Пока. Я подымаюсь наверх, стараясь гнать прочь юлящую в ногах беспородную шавку-надежду. Я почти спокоен теперь — негромкое московское солнце явило себя городу словно бы специально в мою честь… Одного часа вполне достаточно. Да. Часа вполне достаточно для того, кто хочет… для того, кому надо… кому надо вспомнить. Вспомнить теперь бессмысленно-умным задним числом все телефонные разговоры последних недель, все глухие, невыполнимые обещания и невысказанные претензии… Зародыши всех обид, прижатые семисоткилометровой дистанцией, но прорастающие сквозь нее, как сквозь асфальт шампиньоны…
Всякое начало несет где-то в себе и конец тоже, во всяком ободрении имеется привкус порицания, а неистребимое зерно любой потери суть свобода — и в этом есть утешение, и утешение, когда вам двадцать пять, приходит быстро, сменяя унижение и апатию. В четыре тридцать я уже оправился вполне — даже утренняя усталая сонливость, казалось, рассеялась напрочь, тогда как на смену ей заступила не сильная, но какая-то пронзительная и деятельная злость. Сознаюсь — и тогда, и позже я, по-своему, любил подобное состояние души, ибо оно, подобно основательной адреналиновой встряске, всякий раз несет в своей сердцевине ясно различимое предчувствие чего-то грядущего, какого-то движения, поступков каких-то, новых, расширяющихся горизонтов и непредугаданных встреч… Одного часа мне хватило для инвентаризации Галактики: в четыре тридцать я уже думал о том, где провести столь нечаянно освободившийся вечер — в какие пойти гости и у кого занять денег на обратную дорогу…
…Укрытые от нечаянных слов длинными, с природной ложбинкой ресницами, карие глаза еврейской женщины — самого древнего и самого неприкаянного на Земле животного — глядят на меня сейчас в последний раз, словно бы с портрета — глядят теперь уже поверхностно, без обращенного в собственный мой зрачок чувственного нетерпения, без памяти смерти, без огня восторга, взошедшего на блестящих антрацитах бесстрашия…
Выпить их взгляд, сколько можно, прощальный, беспощадный. Выпить разом, на вдохе. Выпить — потом забыть. Право, стоит ли сокрушаться по упущенному, когда мир вокруг бесконечен и радостен… Все уже было сказано, и сказано хорошо: ровный тон, нейтральная материя беседы — утолившись свершившимся, выказать теперь нарочитое равнодушие, поинтересовавшись ходом дел у общих знакомых, походя соорудить каламбур, затем выдавить из себя улыбку — а как же иначе…
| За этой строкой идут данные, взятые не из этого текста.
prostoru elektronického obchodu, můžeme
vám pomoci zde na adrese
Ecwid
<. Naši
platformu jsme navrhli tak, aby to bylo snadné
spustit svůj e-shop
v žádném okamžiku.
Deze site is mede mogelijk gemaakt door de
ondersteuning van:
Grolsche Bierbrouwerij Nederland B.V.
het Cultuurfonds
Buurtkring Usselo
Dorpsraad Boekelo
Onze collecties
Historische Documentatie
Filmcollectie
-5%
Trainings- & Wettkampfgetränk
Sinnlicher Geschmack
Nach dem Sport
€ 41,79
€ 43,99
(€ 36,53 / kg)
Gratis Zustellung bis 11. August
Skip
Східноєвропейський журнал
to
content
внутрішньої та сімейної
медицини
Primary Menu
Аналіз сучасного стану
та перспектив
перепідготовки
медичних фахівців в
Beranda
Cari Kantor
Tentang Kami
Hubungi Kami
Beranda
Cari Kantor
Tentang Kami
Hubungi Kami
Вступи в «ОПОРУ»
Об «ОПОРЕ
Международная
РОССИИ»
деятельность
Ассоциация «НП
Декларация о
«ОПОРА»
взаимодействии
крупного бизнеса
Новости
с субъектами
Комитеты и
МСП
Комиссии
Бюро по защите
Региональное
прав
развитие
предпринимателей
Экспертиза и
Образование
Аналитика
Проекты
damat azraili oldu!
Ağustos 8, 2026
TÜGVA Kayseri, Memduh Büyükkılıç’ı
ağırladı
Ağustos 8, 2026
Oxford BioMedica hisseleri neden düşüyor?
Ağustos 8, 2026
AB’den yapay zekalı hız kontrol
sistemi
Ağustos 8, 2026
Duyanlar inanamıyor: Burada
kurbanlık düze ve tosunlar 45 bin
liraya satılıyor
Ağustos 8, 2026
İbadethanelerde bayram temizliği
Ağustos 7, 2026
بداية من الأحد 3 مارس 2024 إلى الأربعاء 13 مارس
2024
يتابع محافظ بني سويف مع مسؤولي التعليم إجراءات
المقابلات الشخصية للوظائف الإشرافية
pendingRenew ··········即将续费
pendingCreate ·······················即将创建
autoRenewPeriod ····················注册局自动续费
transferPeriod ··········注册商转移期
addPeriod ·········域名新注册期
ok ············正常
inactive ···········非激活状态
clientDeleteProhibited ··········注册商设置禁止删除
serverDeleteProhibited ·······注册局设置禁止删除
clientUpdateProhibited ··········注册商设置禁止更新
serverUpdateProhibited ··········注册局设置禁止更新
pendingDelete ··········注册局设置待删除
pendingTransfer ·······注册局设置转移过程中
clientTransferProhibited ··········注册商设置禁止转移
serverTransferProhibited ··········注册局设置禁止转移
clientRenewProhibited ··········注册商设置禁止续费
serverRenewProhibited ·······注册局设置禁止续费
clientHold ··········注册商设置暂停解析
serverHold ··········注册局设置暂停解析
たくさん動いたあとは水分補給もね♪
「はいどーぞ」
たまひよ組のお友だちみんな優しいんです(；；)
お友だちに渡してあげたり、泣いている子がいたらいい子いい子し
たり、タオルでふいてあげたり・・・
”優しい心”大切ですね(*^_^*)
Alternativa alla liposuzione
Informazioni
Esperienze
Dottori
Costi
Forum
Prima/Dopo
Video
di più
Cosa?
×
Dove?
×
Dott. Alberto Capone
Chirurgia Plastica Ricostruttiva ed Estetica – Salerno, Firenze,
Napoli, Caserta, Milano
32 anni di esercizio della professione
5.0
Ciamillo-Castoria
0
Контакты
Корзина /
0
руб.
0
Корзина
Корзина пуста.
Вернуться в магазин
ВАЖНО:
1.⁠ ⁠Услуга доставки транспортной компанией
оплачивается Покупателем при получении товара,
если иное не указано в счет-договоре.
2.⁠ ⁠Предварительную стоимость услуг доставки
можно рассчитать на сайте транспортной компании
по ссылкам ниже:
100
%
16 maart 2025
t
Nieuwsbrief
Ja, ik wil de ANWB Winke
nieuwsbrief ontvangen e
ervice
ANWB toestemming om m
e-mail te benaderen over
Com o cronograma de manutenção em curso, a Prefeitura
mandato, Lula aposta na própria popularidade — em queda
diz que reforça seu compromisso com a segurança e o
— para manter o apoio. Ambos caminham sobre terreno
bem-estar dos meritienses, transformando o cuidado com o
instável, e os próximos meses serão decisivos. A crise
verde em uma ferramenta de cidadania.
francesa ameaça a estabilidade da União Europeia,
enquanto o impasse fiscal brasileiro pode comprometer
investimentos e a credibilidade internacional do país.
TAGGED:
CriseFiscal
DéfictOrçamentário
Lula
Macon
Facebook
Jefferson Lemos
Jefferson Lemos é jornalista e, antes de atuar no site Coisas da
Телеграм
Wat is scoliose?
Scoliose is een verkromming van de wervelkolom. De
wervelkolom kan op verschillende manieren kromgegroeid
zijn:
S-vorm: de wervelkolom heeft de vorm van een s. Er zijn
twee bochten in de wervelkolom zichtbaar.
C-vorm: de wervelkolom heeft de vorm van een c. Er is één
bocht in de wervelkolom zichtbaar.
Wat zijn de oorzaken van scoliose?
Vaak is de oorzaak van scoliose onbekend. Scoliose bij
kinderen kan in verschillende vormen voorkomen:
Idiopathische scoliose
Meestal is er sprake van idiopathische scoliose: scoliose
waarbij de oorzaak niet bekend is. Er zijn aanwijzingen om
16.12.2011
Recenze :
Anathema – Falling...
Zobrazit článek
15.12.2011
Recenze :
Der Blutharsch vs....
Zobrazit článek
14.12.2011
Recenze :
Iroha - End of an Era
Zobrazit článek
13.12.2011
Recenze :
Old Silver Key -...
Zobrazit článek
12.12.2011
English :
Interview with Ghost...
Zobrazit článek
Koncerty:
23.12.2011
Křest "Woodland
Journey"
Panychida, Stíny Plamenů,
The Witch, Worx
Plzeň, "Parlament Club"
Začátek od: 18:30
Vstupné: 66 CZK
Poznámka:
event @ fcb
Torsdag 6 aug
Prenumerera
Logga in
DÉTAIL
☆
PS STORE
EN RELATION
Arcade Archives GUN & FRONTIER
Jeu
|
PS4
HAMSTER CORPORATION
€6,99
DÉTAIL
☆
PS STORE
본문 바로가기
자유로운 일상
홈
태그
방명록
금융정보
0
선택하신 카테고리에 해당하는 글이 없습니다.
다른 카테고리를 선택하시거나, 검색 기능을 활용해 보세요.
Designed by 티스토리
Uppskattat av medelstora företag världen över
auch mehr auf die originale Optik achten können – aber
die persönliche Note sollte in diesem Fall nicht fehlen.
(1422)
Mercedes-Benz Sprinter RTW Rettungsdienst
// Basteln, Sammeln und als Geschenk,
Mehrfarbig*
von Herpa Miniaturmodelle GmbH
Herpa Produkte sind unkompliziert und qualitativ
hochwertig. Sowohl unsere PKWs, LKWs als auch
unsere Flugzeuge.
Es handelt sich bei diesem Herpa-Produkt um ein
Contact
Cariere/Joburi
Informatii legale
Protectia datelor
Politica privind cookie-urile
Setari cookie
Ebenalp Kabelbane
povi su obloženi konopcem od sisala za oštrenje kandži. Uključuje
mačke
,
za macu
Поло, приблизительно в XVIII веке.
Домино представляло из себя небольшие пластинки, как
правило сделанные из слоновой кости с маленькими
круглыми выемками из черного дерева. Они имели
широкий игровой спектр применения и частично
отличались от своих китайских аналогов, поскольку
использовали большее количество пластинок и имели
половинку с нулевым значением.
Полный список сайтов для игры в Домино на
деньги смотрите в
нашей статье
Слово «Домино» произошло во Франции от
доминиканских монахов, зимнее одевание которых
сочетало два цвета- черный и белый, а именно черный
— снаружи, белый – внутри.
“Сколько времени будешь в Москве?..” Легкой паузой виснет, без тени нажима. “Не знаю еще… покуда найду, где вписаться… надо Русланчику позвонить, если он дома, конечно… или Косте…” Открытая всем ветрам рассудительность. Вот он, я — бесхитростен и беззащитен. Смотрите: не обижу и мухи летним днем. “Знаешь, Бэлла наконец прислала приглашение… две недели шло… через Финляндию…” Новость падает в глухой колодец восприятия бесшумным камнем, почти не порождая кругов. “Поедешь?” — “Да…” — “Когда?..” — “К концу осени, я думаю… еще не решила… мама ругается, говорит, я всегда стараюсь вскочить в последний вагон…” Я слушаю, слушаю отстраненно. Надо уже идти, пора вставать. С усилием отрываю свое тело от ребристых отсиженных досок скамейки, подхватываю левой рукой пакет, но тут вдруг вспоминаю про свои многострадальные тюльпаны и останавливаюсь. “Женя… смотри…” Радужная вуаль удивления медленно наполняет ее глаза. Она смотрит теперь попеременно то на меня, то на грифельные, с легким карминовым отливом бутоны, словно бы не веря чему-то. “Ты что… их мне, да?.. ты правда вез их от самого Питера?.. милый…” Покинувшие полиэтиленовое заточение цветы рассыпаются у нее в руках — Женечка неловко подхватывает их, едва не роняя, затем прижимает к груди и, подняв опять на меня взгляд, улыбается улыбкой ребенка. Затем делает шаг вперед и целует меня искренне и порывисто — словно бы дочь или родная сестра…
Потом, в сутолоке московского вечера, губы будут помнить этот поцелуй еще минут двадцать или двадцать пять. В общем, довольно долго.